Frances Tiafoe returned in the singles final to win over Stefanos Tsitsipas 1-6 7-6(11) 10-8, giving Team World their first Laver Cup title and ending Team Europe’s run of four straight European victories since the Laver Cup was inaugurated in 2017. Earlier, Tiafoe and his partner Jack Sock beat retiring tennis legend Roger Federer and Rafael Nadal 4-6 7-6 (7-2) 11-9.
“It is an unbelievable feeling,” Tiafoe said in his on-court interview. “It wasn’t just me but I showed a lot of heart to get this done. I was getting my ass kicked for a while but I kept going. This is big, we’re going to celebrate big tonight.” Tsitsipas dominated the first set, but Tiafoe roared back against the veteran player to give John McEnroe’s Team World a 13-8 unassailable lead with a match to spare.

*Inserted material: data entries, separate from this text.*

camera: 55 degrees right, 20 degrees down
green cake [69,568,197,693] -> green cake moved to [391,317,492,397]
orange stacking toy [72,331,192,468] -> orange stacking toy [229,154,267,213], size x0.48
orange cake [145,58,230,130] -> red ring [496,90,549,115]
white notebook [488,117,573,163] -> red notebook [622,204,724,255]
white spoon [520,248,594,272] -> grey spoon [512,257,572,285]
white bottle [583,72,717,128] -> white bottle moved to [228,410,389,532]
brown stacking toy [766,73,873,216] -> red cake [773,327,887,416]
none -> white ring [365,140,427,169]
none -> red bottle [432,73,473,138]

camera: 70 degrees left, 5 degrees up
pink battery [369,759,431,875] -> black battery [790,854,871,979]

Team World started the final day with Auger-Aliassime, partnered with Sock won 2-6, 6-3, 10-8 against Briton Andy Murray and Italian Matteo Berrettini before Canadian Felix Auger-Aliassime stunned 21-time grand slam champion Novak Djokovic 6-3, 7-6 (3). Tsitsipas had a chance to force the match into a deadlock singles match, but Tiafoe sealed another three points enough for an early win for the team.

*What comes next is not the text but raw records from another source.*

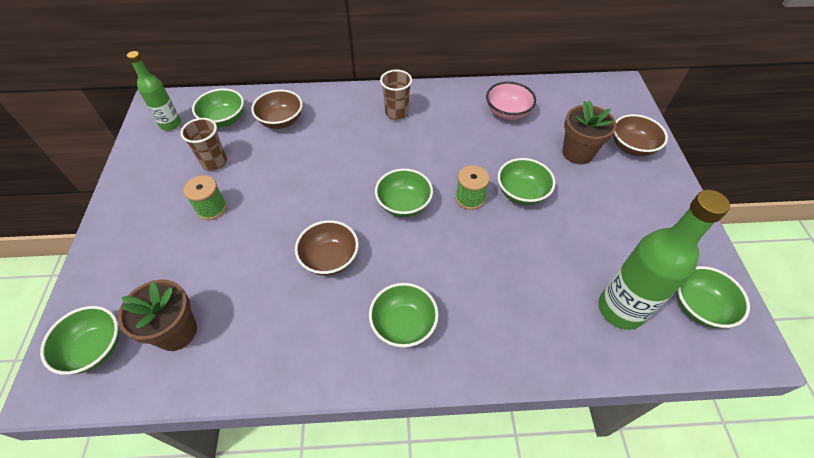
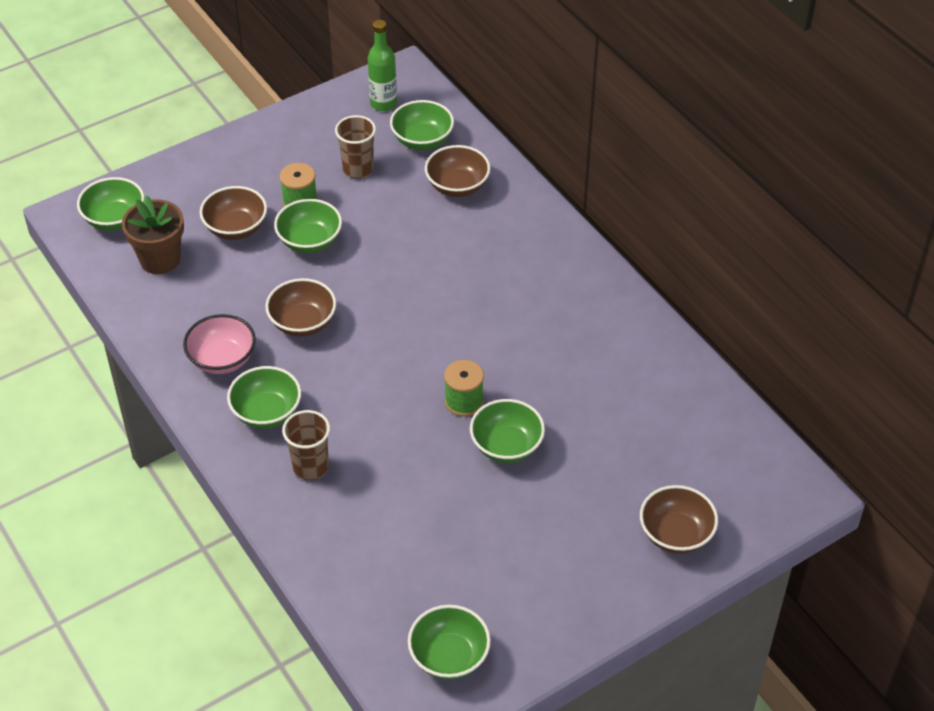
camera: 60 degrees right, 5 degrees down
green bowl [375,169,433,217] -> green bowl moved to [274,199,342,253]
brown cup [380,70,412,120] -> brown cup moved to [282,410,330,480]
pink bowl [486,82,536,120] -> pink bowl moved to [183,314,256,374]
brown flower pot [562,100,617,164] -> none
green bottle [598,190,730,330] -> none
none -> brown bowl [200,186,267,240]

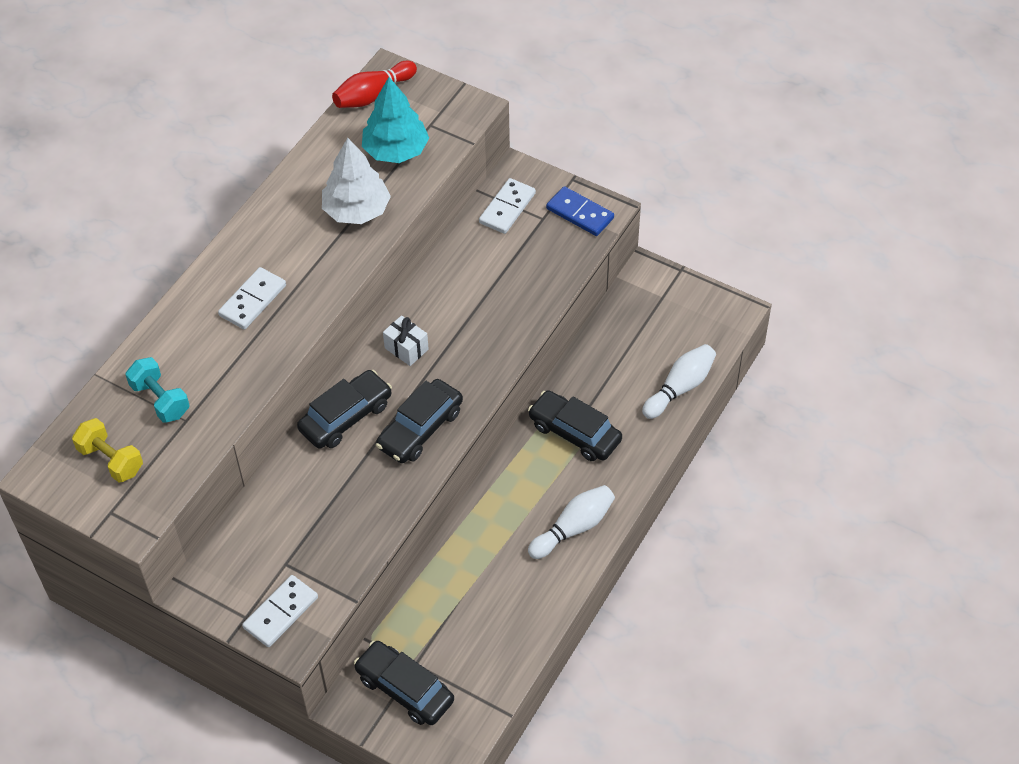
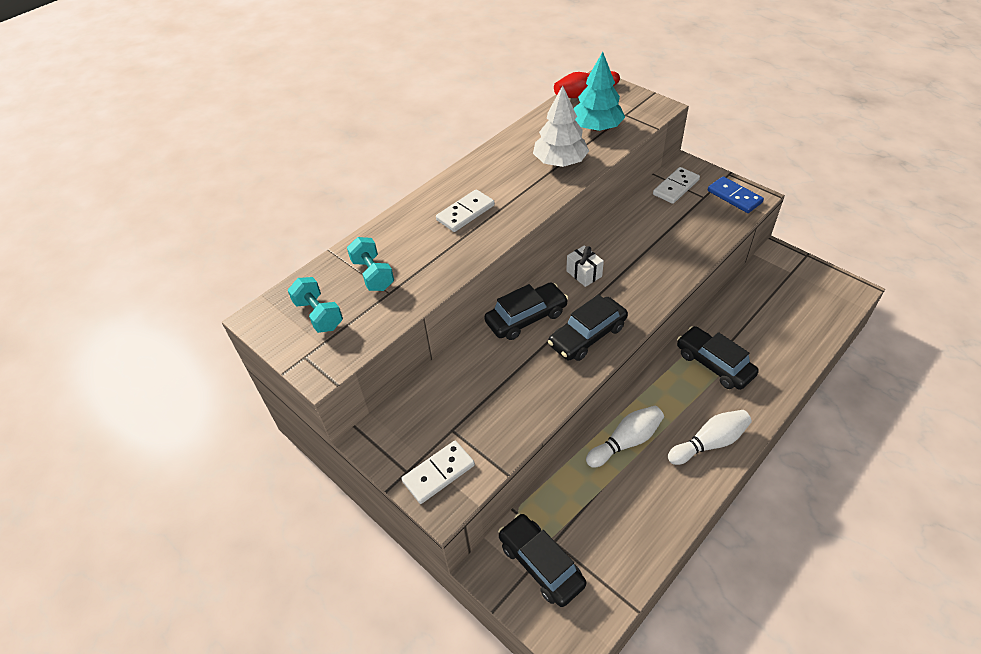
camera: 15 degrees right, 5 degrees down
yellow dumbbell [72,418,143,482] -> turquoise dumbbell [288,277,343,333]
white bowling pin [642,344,716,419] -> white bowling pin moved to [586,406,664,468]

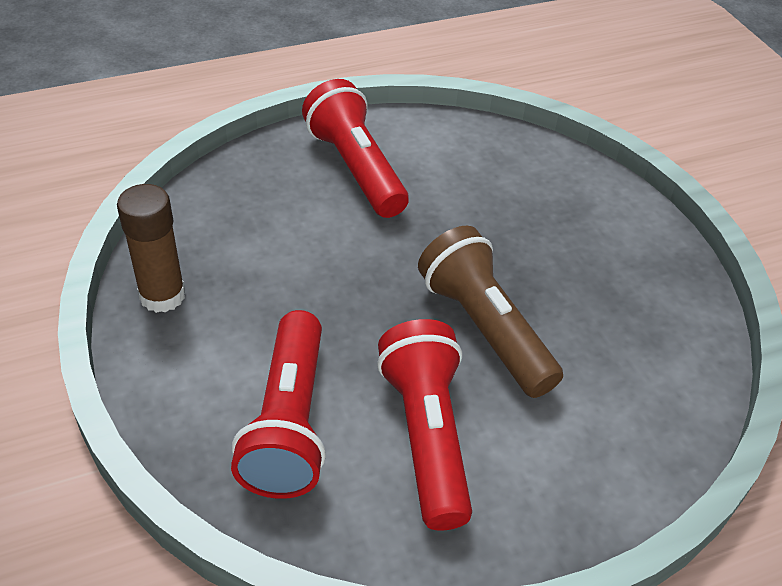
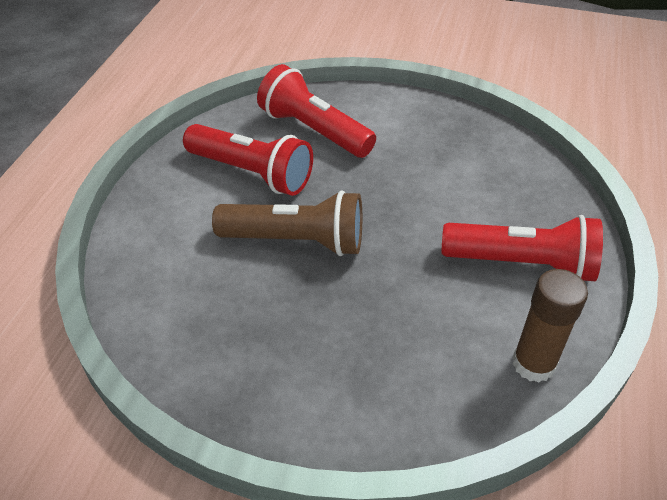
camera: 130 degrees right, 0 degrees up
brown glue stick [117,184,186,313] -> brown glue stick moved to [512,269,588,383]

Earlier in the competition, an emotional Roger Federer bids goodbye to professional tennis following a loss in a doubles match by the hands of the Tiafoe and Sock duo, ending his 24-year-career alongside fellow great Rafael Nadal. The Swiss tennis legend, who has won 20 Grand Slam titles in his career, has announced ahead of the competition that he will retire after playing in the event.
Tiafoe and Sock beat Federer and Nadal as Team World leveled at 2-2 at the end of the opening day. Team Europe’s duo had a match point at 9-8 in the decider, but Federer lunged for a forehand which sailed into the net to give the Americans a 10-9 lead. Sock served for the match on match point, and after a lengthy rally he ended it with a forehand winner to the corner.
Federer’s great rival and his last doubles partner Nadal were in tears as he sat next to him at the end of the match. Federer’s last Grand Slam title came at the 2018 Australian Open, while his last competitive match was a quarter-final defeat against Poland’s Hubert Hurkacz at the 2021 Wimbledon. “It’s been a wonderful day. I told the guys I’m happy; I’m not sad,” Federer said during his on-court speech.
“It’s been the perfect journey. I’d do it all again,” Federer added. The Swiss icon bagged a total of 103 titles on tour–second to Jimmy Connors–one Olympic doubles gold medal for Switzerland and 20 Grand Slam singles titles trail only Novak Djokovic and Rafael Nadal, who own 21 and 22 titles, respectively. Federer held the No. 1 ranking for 237 consecutive weeks—the longest streak in history.